In Reverence

i began this post on Tuesday, June 9, in our hotel in Edinburgh, Scotland. It was going to be a short one about Dr. Bill Holland. But i got started and the tale expanded itself. We are now some ridiculous 40,000 feet up in the air, headed west south west, Chicago, San Diego, a twenty-one plus day of travel. i have other posts in my head about this trip, but it will have to wait a day or two. After all, i need to get my time bearings right and of course, i’m playing golf tomorrow. But i wanted to finish this post now.

While up in the air, i had planned on cutting it severely. Then, i wanted my grandson Sam to have it as part of my story of me for him. i will fill in the blanks and correct a number of errors i know are in there after i get home.

It is now Saturday. We have returned from our trip, a 23-hour travel day. So i played my usual FMG round this morning with a tee time of 7:03. At 12:45, after the round, a beer or two, a great lunch from Sarah and Maureen, i turned into a zombie. But i’m breathing. i think zombies breath. Anyway, i will finish this post momentarily and return to real life shortly. i’m guessing tomorrow.

This post is without photos. We walked back from supper tonight on our usual route when i felt him. Perhaps it was only me and my memories calling up the vision.

Our hotel borders the University of Edinburgh campus. We have walked through the campus almost every time we leave our hotel, a modern Marriott Residence Inn in the middle of buildings erected hundreds and hundreds of years ago.

Last night, we walked back from The Devil’s Advocate restaurant in Old Town, dining on a loft in the cavernous setting up and down stone steps in a close (alley) near the city’s castle. On the way back, we crossed Lauriston Place from Forrest Road and were amidst the university and its students on a walking path to our hotel and on the way to the student’s fix at Starbucks (yep, right here in the middle of antiquity).

i don’t believe a lot of things. i’ve recognized believing can turn into imbalance and cloud reason. And i sure as hell don’t know anywhere near as much as most people i know claim they know. It seems like knowing can put on blinders on us just like believing…or perhaps they are the same.

But last night, even though i may have just conjured it up in my mind, i felt Bill Holland.

In June 1965, i reluctantly left my cub sports reporter job under Fred Russell at the Nashville Banner. i wished to stay there but the kid whose place i took through two school semesters was out for the summer and reclaimed his job. There were no other openings. i was not excited about what was happening next.

Navy and draft obligations were not a concern. The Nashville reserve center had put me in the “active status” pool, which supposedly would discharge me from my military requirement after a year — that is another story of how my crazy life took unexpected turns.
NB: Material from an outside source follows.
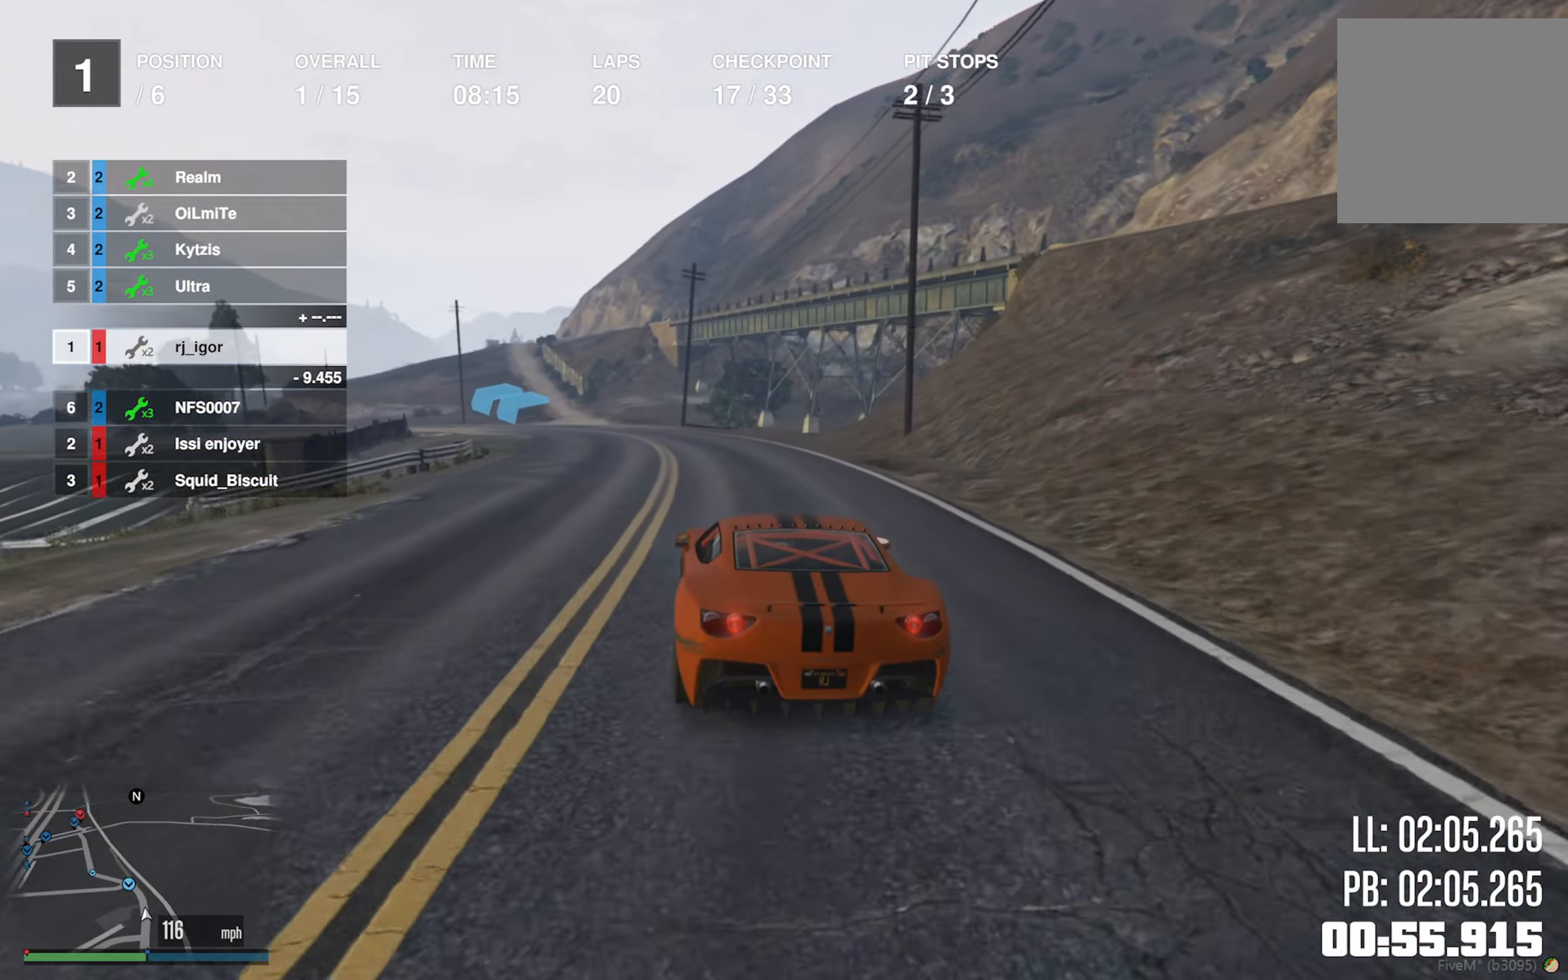
{"buttons": ["R2"], "left_stick": "left", "right_stick": "center", "events": [[117, "left_stick", "left"], [334, "left_stick", "center"], [384, "left_stick", "left"]]}
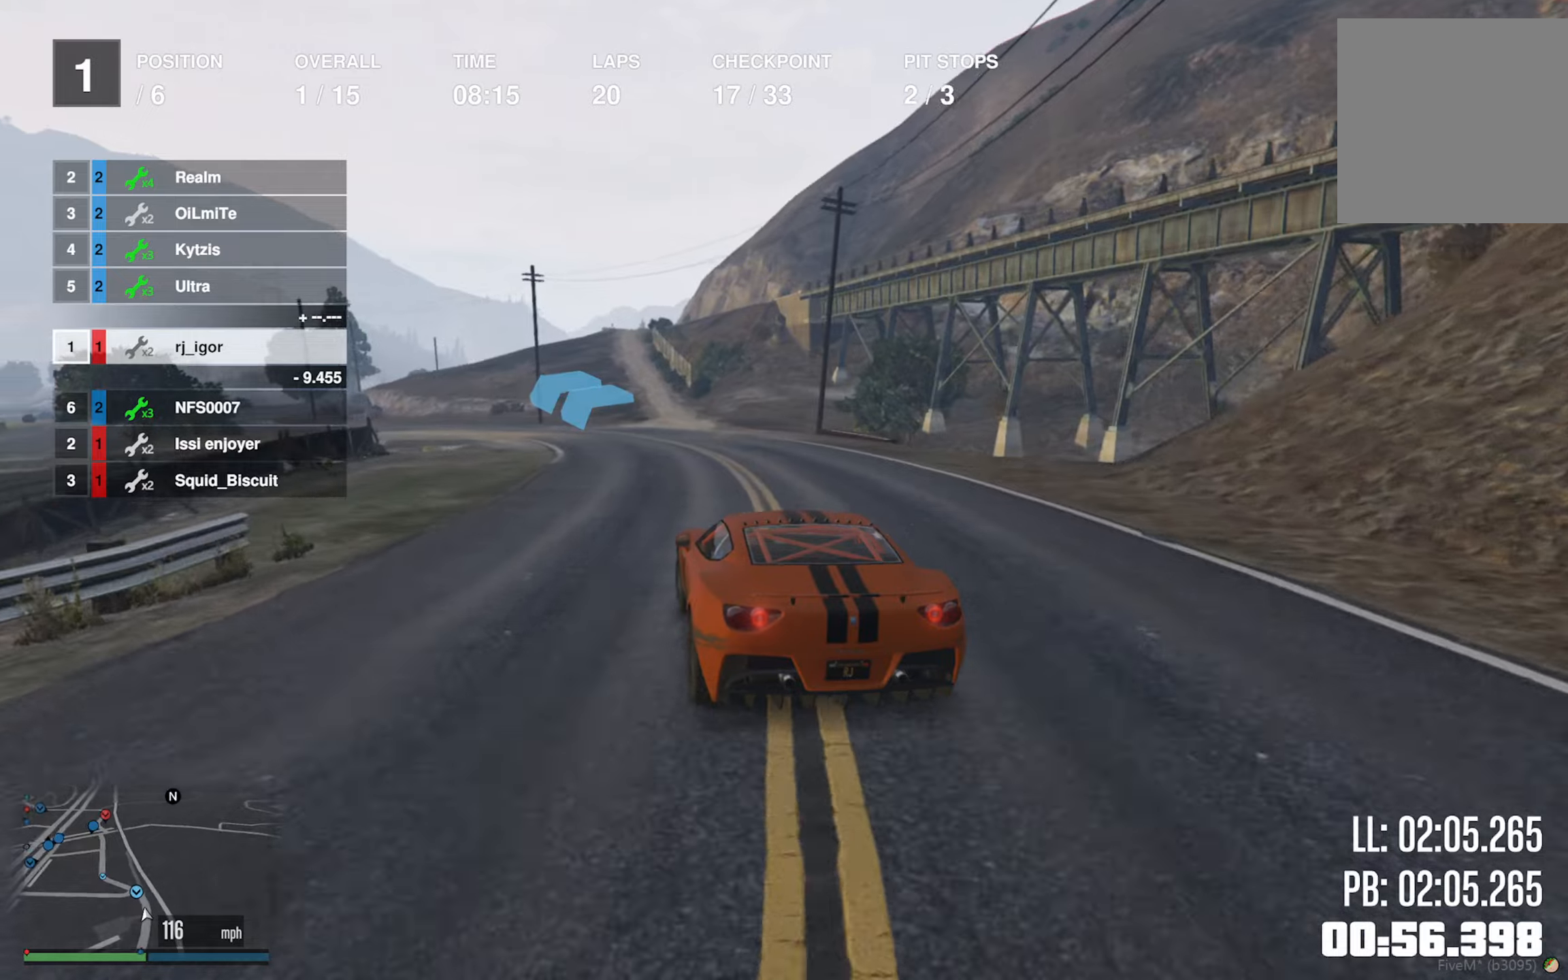
{"buttons": ["R2"], "left_stick": "left", "right_stick": "center", "events": [[133, "left_stick", "center"], [216, "left_stick", "left"], [350, "left_stick", "center"], [450, "left_stick", "left"]]}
There was regret. Because of perceived pressure from NROTC and my mother and my rather misplaced idea of how smart i was, i was granted a late change in my major from a BA in English to a BS in Civil Engineering. It did not work out for many reasons. In the summer of  ’64, i took philosophy, drama, modern British and American fiction also known as “Novels,” and engineering statics. This was to get my grade point up to a “C” so i could immediately transfer to MTSU, but the statics wiped me out again, and i missed by a hair. So hence, i was at the Banner. But in “novels,” i was blown away. Dr. Sullivan was incredible and in six weeks, we read Robert Penn Warren’s The Cave, F. Scott Fitzgerald’s The Great Gatsby, William Faulkner’s The Hamlet, James Joyce’s Portrait of an Artist as a Young Man, Harper Lee’s To Kill a Mockingbird, and several more i cannot recall sitting in our hotel in Edinburgh.

i was in a new world. i had read a great deal from the time i could walk to the library on West Main in Lebanon growing up, and at Castle Heights, the depth of my fiction reading became pretty deep. But Sullivan took me to a new world.

So going to Middle Tennessee, i was determined to get a BA in English but concerned about the quality of my degree. After all, Dr. Sullivan was at Vanderbilt, and many of my literary heroes, Robert Penn Warren,  Allen Tate, and John Crowe Ransom had walked those halls. i mistakenly went to the Dean of English office. Dr. Peck, with his full head of white hair, was at the end of his closet sized office stuffed from floor to ceiling with books upon books, dressed in a white dress shirt, khaki work pants, and brogans, which were propped up on his desk. His table radio was broadcasting the play-by-play of a St. Louis Cardinal baseball game.

He motioned for me to sit down, removed his feet from the desk, turned off the radio, and took my folder. When i told him my reason for being there, he informed me i had come to the wrong place, that those seeking Bachelor of Art degrees went to see the dean of the liberal arts college.

“But as long as you are here, let’s take a look,” he said, then after glancing at my Vanderbilt record, he breathed a sigh and added, “Man, this is some record.” i knew he did not mean that statement to be positive.

We talked for a while and then Dr. Peck warned me, “You know, son, Middle Tennessee is different from Vanderbilt.”

“Yes, sir. i know”

He admonished, “I mean Middle Tennessee is parochial. Vanderbilt is not. It may take some effort to get used to the difference.”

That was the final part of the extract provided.